_EXERCISE INSTRUCTIONS:_
Would you reproduce, word for word, only the lines from the one with "r cartonné en marron et laisser sécher." to the end of the listing below?
((
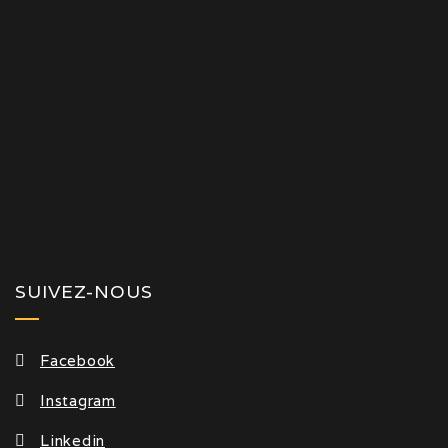
SUIVEZ-NOUS
Facebook
Instagram
Linkedin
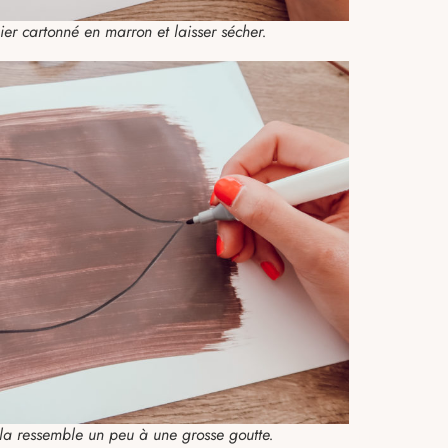
r cartonné en marron et laisser sécher.
ela ressemble un peu à une grosse goutte.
))
_SOLUTION TO THIS PROBLEM:_
r cartonné en marron et laisser sécher.
ela ressemble un peu à une grosse goutte.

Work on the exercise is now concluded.